State Representative Rodney D. Pierce's next Bringing the Capital to the Constituents program will feature North Carolina Supreme Court Senior Associate Justice Anita Earls and Associate Justice Allison Riggs.

The event will take place at 6 p.m. on Monday, December 1 at the Northampton County Cultural and Wellness Center in Jackson.

Bringing the Capital to the Constituents is Pierce’s signature outreach series designed to connect residents of North Carolina’s House District 27 directly with leaders in state government. 

“The December program offers a rare opportunity for community members to hear from two of the state’s highest judicial officers,” Pierce said.

Earls, appointed to the North Carolina Supreme Court in 2018, is the only Black justice currently serving on the court and only the third Black woman in the state’s history to do so. 

A nationally recognized civil rights attorney before joining the bench, Earls founded the Southern Coalition for Social Justice and spent decades advocating for voting rights and equal justice under the law.

Riggs was appointed to the Supreme Court in 2023 after serving as a judge on the North Carolina Court of Appeals. Prior to her judicial service, Riggs was an attorney with the Southern Coalition for Social Justice, where she worked alongside Earls on pivotal cases protecting voting rights and ensuring fair representation.
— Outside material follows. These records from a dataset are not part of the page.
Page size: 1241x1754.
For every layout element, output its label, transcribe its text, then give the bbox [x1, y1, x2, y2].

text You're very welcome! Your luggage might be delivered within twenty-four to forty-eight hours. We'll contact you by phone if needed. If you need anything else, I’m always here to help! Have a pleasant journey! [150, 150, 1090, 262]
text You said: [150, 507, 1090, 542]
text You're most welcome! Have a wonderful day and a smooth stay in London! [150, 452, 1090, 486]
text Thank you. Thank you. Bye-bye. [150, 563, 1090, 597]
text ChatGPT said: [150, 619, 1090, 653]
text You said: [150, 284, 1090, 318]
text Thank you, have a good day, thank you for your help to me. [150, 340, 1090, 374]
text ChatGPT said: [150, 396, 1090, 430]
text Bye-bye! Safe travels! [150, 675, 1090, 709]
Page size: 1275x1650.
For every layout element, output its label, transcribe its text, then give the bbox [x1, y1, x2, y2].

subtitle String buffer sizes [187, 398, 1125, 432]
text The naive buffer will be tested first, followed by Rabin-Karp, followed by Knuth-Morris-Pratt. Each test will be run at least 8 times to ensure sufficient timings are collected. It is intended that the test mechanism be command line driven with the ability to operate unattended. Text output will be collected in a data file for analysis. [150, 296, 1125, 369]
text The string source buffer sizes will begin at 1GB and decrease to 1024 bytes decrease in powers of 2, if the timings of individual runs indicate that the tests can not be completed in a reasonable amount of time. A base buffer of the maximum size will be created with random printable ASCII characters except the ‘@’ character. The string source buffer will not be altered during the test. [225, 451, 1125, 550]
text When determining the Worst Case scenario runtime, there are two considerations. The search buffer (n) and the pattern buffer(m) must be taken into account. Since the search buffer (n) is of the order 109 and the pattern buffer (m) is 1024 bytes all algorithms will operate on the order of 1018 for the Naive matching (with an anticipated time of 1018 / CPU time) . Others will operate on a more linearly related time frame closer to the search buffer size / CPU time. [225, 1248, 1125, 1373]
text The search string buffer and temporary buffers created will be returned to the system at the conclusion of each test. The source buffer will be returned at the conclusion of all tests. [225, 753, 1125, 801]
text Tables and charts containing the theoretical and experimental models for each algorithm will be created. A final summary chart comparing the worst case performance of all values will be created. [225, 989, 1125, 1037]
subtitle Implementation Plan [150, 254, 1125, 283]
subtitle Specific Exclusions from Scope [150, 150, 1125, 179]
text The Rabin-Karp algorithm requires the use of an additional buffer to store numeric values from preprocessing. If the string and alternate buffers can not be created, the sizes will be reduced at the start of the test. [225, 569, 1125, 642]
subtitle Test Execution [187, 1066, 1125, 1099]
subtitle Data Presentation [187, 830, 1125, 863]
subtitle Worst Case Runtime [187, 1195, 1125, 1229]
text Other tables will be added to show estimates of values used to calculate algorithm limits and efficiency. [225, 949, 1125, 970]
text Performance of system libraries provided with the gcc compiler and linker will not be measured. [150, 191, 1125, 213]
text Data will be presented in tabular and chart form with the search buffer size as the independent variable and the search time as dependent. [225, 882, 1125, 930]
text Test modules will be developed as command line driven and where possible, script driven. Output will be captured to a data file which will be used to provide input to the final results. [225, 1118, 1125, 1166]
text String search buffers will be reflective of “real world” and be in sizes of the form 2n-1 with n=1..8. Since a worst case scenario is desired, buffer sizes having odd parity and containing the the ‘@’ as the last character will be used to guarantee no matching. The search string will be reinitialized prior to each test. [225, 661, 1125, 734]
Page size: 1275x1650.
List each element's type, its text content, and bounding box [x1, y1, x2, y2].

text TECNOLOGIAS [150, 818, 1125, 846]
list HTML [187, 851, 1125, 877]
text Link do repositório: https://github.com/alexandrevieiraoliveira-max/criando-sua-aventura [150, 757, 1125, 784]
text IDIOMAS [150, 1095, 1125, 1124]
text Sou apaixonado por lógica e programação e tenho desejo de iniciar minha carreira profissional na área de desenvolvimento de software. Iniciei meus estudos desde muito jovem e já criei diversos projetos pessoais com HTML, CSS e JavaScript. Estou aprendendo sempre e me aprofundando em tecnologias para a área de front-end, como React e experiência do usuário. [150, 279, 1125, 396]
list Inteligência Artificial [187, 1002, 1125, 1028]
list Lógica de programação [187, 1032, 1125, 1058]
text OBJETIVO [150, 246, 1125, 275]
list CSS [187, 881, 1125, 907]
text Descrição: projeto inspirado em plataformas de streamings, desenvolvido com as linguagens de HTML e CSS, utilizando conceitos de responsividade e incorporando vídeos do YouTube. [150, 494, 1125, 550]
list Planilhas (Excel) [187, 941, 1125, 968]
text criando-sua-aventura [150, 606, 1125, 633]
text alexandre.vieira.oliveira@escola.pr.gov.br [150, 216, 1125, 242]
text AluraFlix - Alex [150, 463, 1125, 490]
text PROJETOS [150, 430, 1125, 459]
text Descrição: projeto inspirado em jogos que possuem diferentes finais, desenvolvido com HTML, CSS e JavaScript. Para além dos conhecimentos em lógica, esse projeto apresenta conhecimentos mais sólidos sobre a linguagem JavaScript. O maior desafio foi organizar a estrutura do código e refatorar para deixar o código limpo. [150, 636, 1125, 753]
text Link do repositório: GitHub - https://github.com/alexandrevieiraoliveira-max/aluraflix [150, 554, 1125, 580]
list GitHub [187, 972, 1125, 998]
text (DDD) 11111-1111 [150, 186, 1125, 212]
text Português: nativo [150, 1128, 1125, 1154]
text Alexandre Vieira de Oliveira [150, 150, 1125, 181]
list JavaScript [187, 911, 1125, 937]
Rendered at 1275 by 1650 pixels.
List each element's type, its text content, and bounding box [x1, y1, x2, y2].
She was re-elected in 2024.

This installment of Bringing the Capital to the Constituents coincides with a historic event

— the 70th anniversary of Rosa Parks’s refusal to give up her seat on a Montgomery, Alabama bus, an act that sparked the Montgomery Bus Boycott and ignited a new chapter in the American Civil Rights Movement.

“It’s a true honor to host Justices Earls and Riggs here in northeastern North Carolina on such a meaningful date,” said Representative Pierce. “This event will help citizens understand how decisions of the NC Supreme Court shape our state.”

The event is free and open to the public.